> **TASK BRIEF**: Your answer should be every line of the records that contains the word "Palma".
### STORED DATA ###
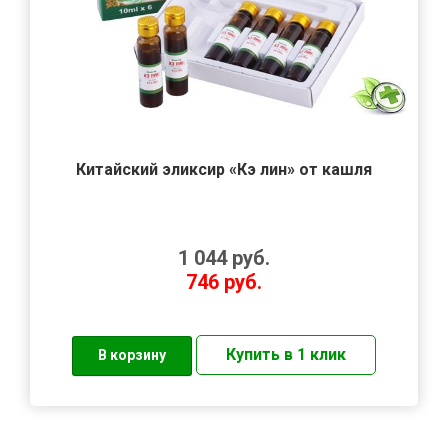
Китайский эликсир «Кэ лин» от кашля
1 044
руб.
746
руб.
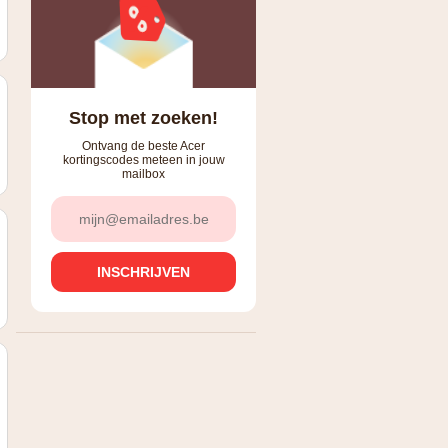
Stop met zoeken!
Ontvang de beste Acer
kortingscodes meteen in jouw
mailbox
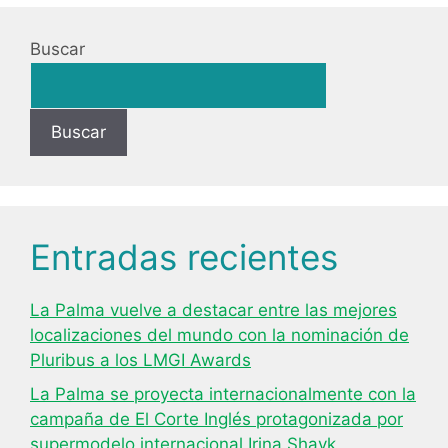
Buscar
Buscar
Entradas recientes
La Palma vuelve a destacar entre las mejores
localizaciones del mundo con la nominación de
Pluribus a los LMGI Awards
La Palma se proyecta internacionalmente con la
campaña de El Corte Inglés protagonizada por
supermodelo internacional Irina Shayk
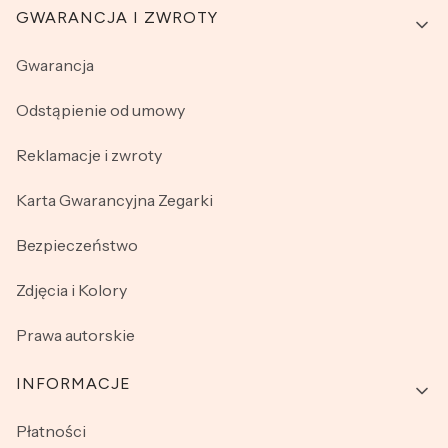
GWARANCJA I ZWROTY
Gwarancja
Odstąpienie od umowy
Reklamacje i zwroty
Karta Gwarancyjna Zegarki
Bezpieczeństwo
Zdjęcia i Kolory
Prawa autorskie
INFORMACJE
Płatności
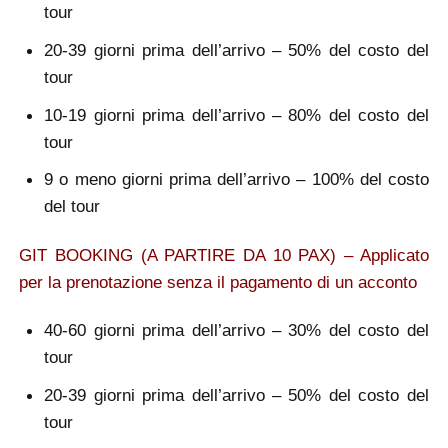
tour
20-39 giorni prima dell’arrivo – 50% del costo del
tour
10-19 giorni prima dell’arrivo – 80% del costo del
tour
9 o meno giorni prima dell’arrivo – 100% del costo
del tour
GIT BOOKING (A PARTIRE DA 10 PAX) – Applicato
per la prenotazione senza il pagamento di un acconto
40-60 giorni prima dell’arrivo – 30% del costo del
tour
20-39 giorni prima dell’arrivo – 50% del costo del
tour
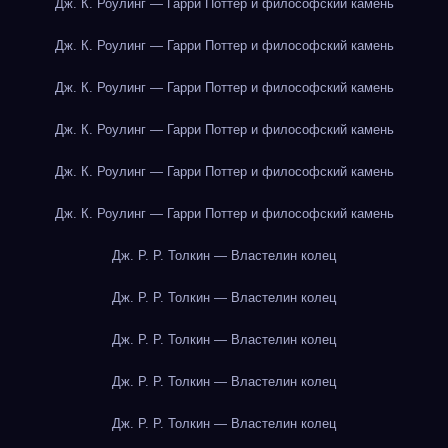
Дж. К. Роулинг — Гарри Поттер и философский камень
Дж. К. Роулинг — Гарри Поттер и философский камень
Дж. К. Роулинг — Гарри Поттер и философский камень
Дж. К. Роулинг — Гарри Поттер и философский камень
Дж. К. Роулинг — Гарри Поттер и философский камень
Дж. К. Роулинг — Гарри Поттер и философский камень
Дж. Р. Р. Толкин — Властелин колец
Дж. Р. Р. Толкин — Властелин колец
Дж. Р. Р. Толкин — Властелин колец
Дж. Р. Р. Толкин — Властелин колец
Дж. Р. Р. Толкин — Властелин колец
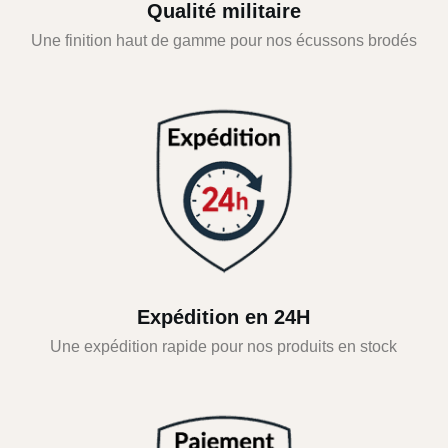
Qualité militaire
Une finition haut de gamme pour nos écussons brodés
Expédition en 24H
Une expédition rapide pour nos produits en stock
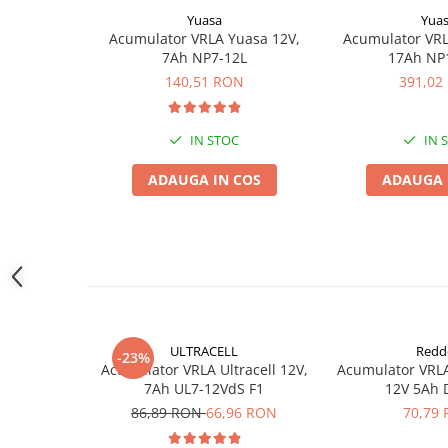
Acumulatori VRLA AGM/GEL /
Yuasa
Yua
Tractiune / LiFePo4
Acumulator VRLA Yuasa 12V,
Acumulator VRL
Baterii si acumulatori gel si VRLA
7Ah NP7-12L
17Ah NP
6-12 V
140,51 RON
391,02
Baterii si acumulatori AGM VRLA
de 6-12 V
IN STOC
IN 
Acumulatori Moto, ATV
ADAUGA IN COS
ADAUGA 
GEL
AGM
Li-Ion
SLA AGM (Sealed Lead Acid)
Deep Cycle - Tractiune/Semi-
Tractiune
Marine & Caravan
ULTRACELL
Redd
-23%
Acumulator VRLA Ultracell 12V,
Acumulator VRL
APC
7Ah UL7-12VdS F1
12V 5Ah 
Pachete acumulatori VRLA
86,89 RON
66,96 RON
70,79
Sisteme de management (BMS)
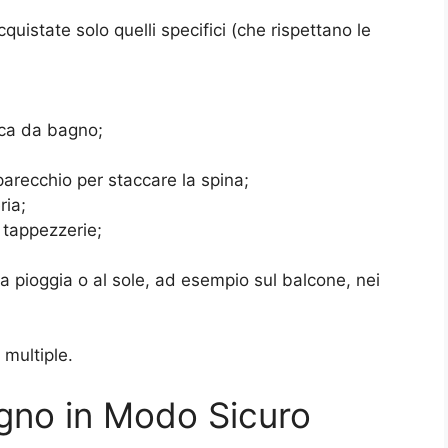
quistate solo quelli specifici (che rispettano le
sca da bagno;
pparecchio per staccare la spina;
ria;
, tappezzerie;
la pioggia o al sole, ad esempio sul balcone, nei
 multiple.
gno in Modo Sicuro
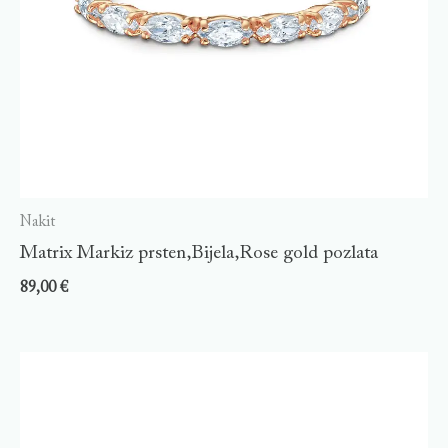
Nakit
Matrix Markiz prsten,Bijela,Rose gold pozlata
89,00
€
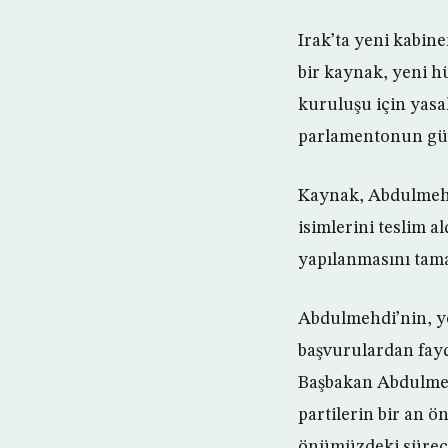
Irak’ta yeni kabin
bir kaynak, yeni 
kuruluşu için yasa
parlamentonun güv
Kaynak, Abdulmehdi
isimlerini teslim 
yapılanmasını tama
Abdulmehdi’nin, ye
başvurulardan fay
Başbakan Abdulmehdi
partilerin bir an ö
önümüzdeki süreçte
###
### STORED DATA ###
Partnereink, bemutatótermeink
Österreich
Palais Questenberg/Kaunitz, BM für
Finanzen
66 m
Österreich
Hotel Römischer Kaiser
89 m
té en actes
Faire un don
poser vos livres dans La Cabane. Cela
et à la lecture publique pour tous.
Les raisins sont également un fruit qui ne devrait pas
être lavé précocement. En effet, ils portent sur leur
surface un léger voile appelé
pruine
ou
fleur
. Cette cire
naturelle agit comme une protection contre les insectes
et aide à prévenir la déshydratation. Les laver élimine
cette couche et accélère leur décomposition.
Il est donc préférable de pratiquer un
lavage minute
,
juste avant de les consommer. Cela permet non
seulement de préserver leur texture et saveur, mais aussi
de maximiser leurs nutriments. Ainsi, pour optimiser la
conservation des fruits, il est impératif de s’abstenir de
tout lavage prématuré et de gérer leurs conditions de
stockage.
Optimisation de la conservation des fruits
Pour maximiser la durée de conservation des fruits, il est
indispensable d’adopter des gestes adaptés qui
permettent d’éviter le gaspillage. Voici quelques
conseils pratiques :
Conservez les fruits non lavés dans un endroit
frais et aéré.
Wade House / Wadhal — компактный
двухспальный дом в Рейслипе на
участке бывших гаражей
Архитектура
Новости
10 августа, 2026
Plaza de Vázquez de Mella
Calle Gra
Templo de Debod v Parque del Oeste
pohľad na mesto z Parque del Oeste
###
### STORED DATA ###
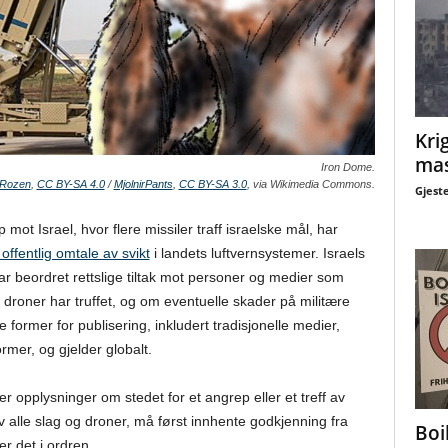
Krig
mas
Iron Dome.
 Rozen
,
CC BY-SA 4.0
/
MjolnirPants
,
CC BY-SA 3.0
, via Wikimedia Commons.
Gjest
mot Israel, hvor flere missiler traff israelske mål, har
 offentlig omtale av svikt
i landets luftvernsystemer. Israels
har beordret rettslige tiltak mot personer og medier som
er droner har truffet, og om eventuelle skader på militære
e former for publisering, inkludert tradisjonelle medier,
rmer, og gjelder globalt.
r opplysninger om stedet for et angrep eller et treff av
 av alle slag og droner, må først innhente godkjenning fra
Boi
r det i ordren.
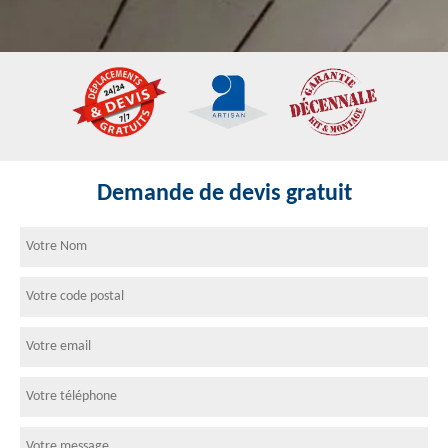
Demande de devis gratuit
###
> **EXPECTED ANSWER**:
La Palma vuelve a destacar entre las mejores
La Palma se proyecta internacionalmente con la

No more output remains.